Fig. 5. Decreased surface tension of saliva in the after-sleep samples of the OSA group.

(A) Geometry of the pendant drop for the calculation of surface tension. (B) Validation check of the pendant drop model theory with deionized water (up to 18.3 MΩ). (C) Measured surface tension of patients’ saliva before and after sleep. (D) Comparison of the surface tension of saliva samples between the control and OSA groups in both the before-sleep and after-sleep samples. The control group (n = 14) was defined as AHI < 10; the OSA group (n = 36) was 10 ≤ AHI in before-sleep and after-sleep groups. OSA, obstructive sleep apnea; AHI, apnea-hypopnea index; DI, deionized; Ctrl, control group; n.s., not significant. ^†Denotes P < 0.05 between the indicated groups by the paired t-test.

Fig. 6. Altered metabolic patterns of before- and after-sleep saliva samples in the OSA group.

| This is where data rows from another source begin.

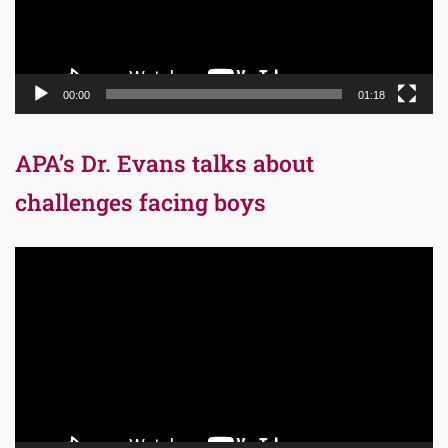
00:00
01:18
APA’s Dr. Evans talks about
challenges facing boys
Video
Player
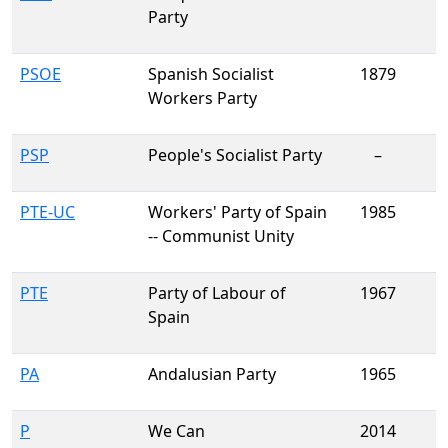
Party
PSOE
Spanish Socialist
1879
Workers Party
PSP
People's Socialist Party
–
PTE-UC
Workers' Party of Spain
1985
-- Communist Unity
PTE
Party of Labour of
1967
Spain
PA
Andalusian Party
1965
P
We Can
2014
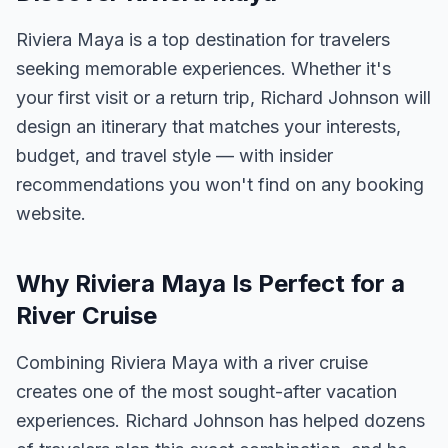
Riviera Maya is a top destination for travelers
seeking memorable experiences. Whether it's
your first visit or a return trip, Richard Johnson will
design an itinerary that matches your interests,
budget, and travel style — with insider
recommendations you won't find on any booking
website.
Why Riviera Maya Is Perfect for a
River Cruise
Combining Riviera Maya with a river cruise
creates one of the most sought-after vacation
experiences. Richard Johnson has helped dozens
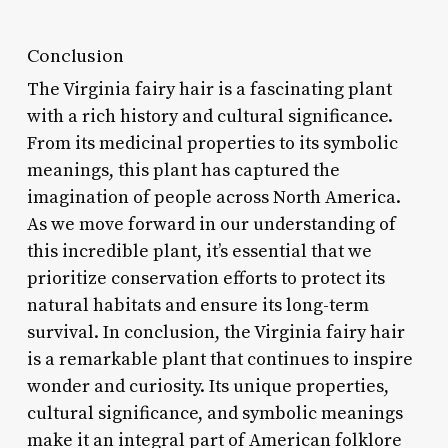
Conclusion
The Virginia fairy hair is a fascinating plant
with a rich history and cultural significance.
From its medicinal properties to its symbolic
meanings, this plant has captured the
imagination of people across North America.
As we move forward in our understanding of
this incredible plant, it’s essential that we
prioritize conservation efforts to protect its
natural habitats and ensure its long-term
survival. In conclusion, the Virginia fairy hair
is a remarkable plant that continues to inspire
wonder and curiosity. Its unique properties,
cultural significance, and symbolic meanings
make it an integral part of American folklore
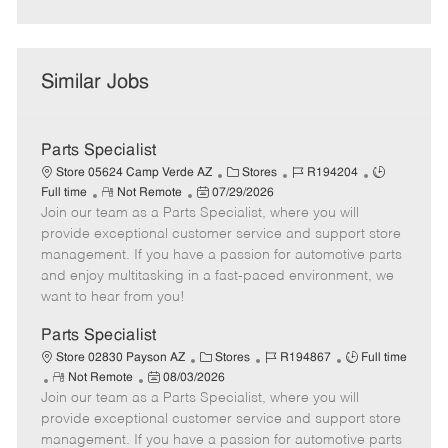
Similar Jobs
Parts Specialist
C
J
J
Store 05624 Camp Verde AZ
Stores
R194204
R
P
a
o
o
Full time
Not Remote
07/29/2026
Join our team as a Parts Specialist, where you will
e
o
t
b
b
m
s
e
I
T
provide exceptional customer service and support store
o
t
g
d
y
management. If you have a passion for automotive parts
t
e
o
p
and enjoy multitasking in a fast-paced environment, we
e
d
r
e
want to hear from you!
D
y
a
Parts Specialist
t
C
J
J
Store 02830 Payson AZ
Stores
R194867
Full time
e
R
P
a
o
o
Not Remote
08/03/2026
Join our team as a Parts Specialist, where you will
e
o
t
b
b
m
s
e
I
T
provide exceptional customer service and support store
o
t
g
d
y
management. If you have a passion for automotive parts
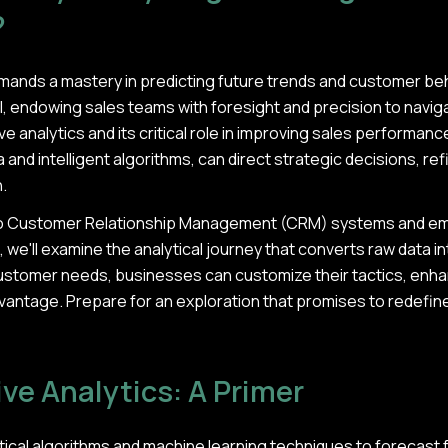
?
emands a mastery in predicting future trends and customer beh
 endowing sales teams with foresight and precision to navigat
 analytics and its critical role in improving sales performance
 and intelligent algorithms, can direct strategic decisions, re
.
into Customer Relationship Management (CRM) systems and e
 we'll examine the analytical journey that converts raw data in
ustomer needs, businesses can customize their tactics, enha
vantage. Prepare for an exploration that promises to redefin
ive Analytics: A Primer
tistical algorithms and machine learning techniques to foreca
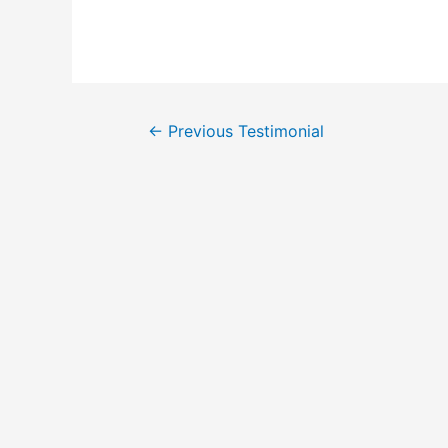
←
Previous Testimonial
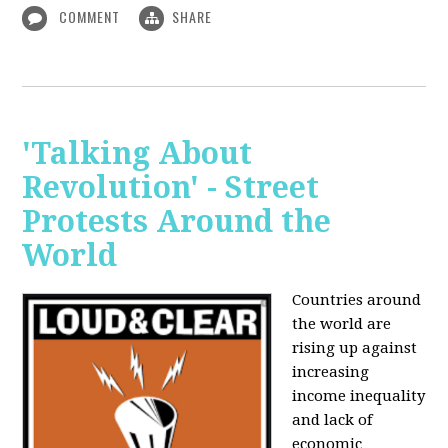
COMMENT
SHARE
'Talking About
Revolution' - Street
Protests Around the
World
Countries around
the world are
rising up against
increasing
income inequality
and lack of
economic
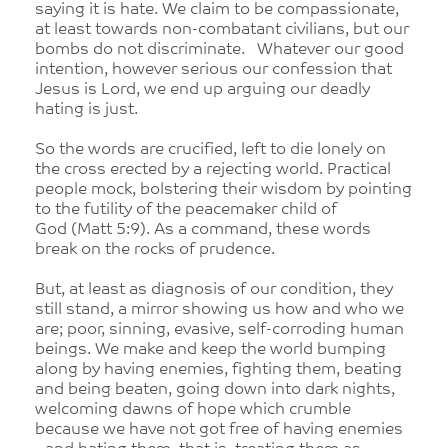
saying it is hate. We claim to be compassionate,
at least towards non-combatant civilians, but our
bombs do not discriminate. Whatever our good
intention, however serious our confession that
Jesus is Lord, we end up arguing our deadly
hating is just.
So the words are crucified, left to die lonely on
the cross erected by a rejecting world. Practical
people mock, bolstering their wisdom by pointing
to the futility of the peacemaker child of
God (Matt 5:9). As a command, these words
break on the rocks of prudence.
But, at least as diagnosis of our condition, they
still stand, a mirror showing us how and who we
are; poor, sinning, evasive, self-corroding human
beings. We make and keep the world bumping
along by having enemies, fighting them, beating
and being beaten, going down into dark nights,
welcoming dawns of hope which crumble
because we have not got free of having enemies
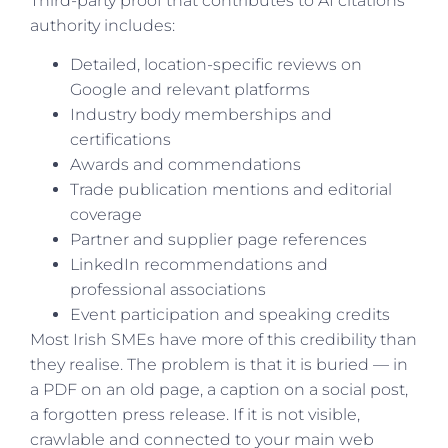
Third-party proof that contributes to AI citations
authority includes:
Detailed, location-specific reviews on
Google and relevant platforms
Industry body memberships and
certifications
Awards and commendations
Trade publication mentions and editorial
coverage
Partner and supplier page references
LinkedIn recommendations and
professional associations
Event participation and speaking credits
Most Irish SMEs have more of this credibility than
they realise. The problem is that it is buried — in
a PDF on an old page, a caption on a social post,
a forgotten press release. If it is not visible,
crawlable and connected to your main web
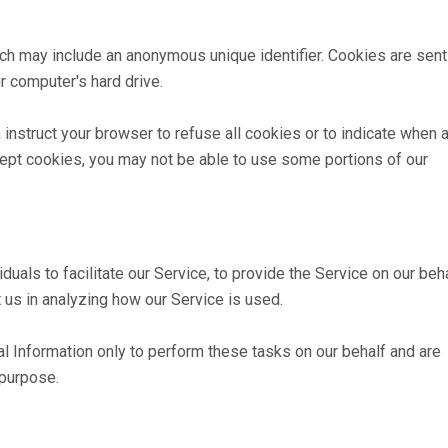
ich may include an anonymous unique identifier. Cookies are sent
 computer's hard drive.
 instruct your browser to refuse all cookies or to indicate when 
cept cookies, you may not be able to use some portions of our
als to facilitate our Service, to provide the Service on our beha
 us in analyzing how our Service is used.
l Information only to perform these tasks on our behalf and are
 purpose.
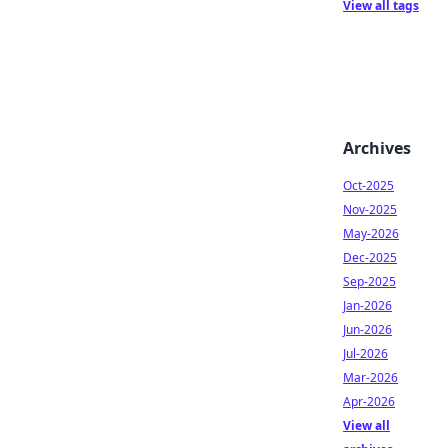
View all tags
Archives
Oct-2025
Nov-2025
May-2026
Dec-2025
Sep-2025
Jan-2026
Jun-2026
Jul-2026
Mar-2026
Apr-2026
View all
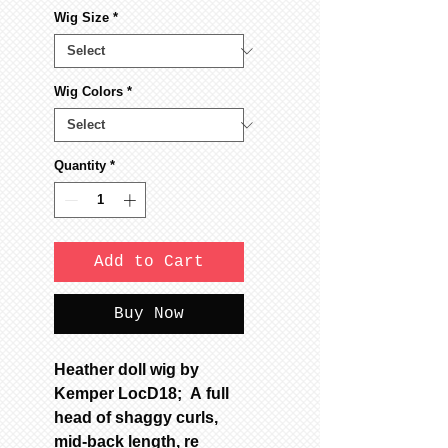
Wig Size
*
Wig Colors
*
Quantity
*
Add to Cart
Buy Now
Heather doll wig by
Kemper LocD18; A full
head of shaggy curls,
mid-back length, re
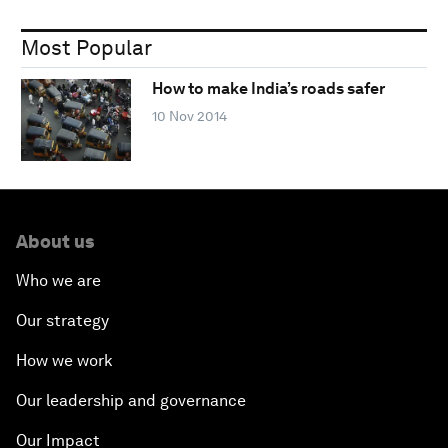
Most Popular
How to make India’s roads safer
10 Nov 2014
About us
Who we are
Our strategy
How we work
Our leadership and governance
Our Impact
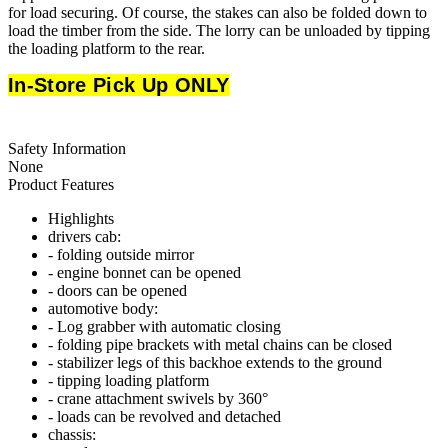
for load securing. Of course, the stakes can also be folded down to
load the timber from the side. The lorry can be unloaded by tipping
the loading platform to the rear.
In-Store Pick Up ONLY
Safety Information
None
Product Features
Highlights
drivers cab:
- folding outside mirror
- engine bonnet can be opened
- doors can be opened
automotive body:
- Log grabber with automatic closing
- folding pipe brackets with metal chains can be closed
- stabilizer legs of this backhoe extends to the ground
- tipping loading platform
- crane attachment swivels by 360°
- loads can be revolved and detached
chassis:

Pathway analysis was performed between before-sleep samples from the OSA and control groups using (A) the mummichog algorithm, or (B) the GSEA algorithm. After-sleep samples from the OSA group was compared to the control subjects using (C) the mummichog, or (D) the GSEA algorithm. Upregulated metabolites were mapped on the KEGG global network map. Solid circles denote significant metabolites in (E) the before-sleep samples, and (F) the after-sleep samples from the OSA group compared to the control group. Combined P values (combination of mummichog and GSEA P values) were calculated by the Fisher combined probability test. Highly correlated (r > 0.7 for positive correlations; r < −0.7 for negative correlations, with P values < 0.05) metabolites were used in MSEA. OSA, obstructive sleep apnea; GSEA, gene set enrichment analysis; KEGG, Kyoto Encyclopedia of Genes and Genomes; NES, normalized enrichment score; Pcomb, combined P value.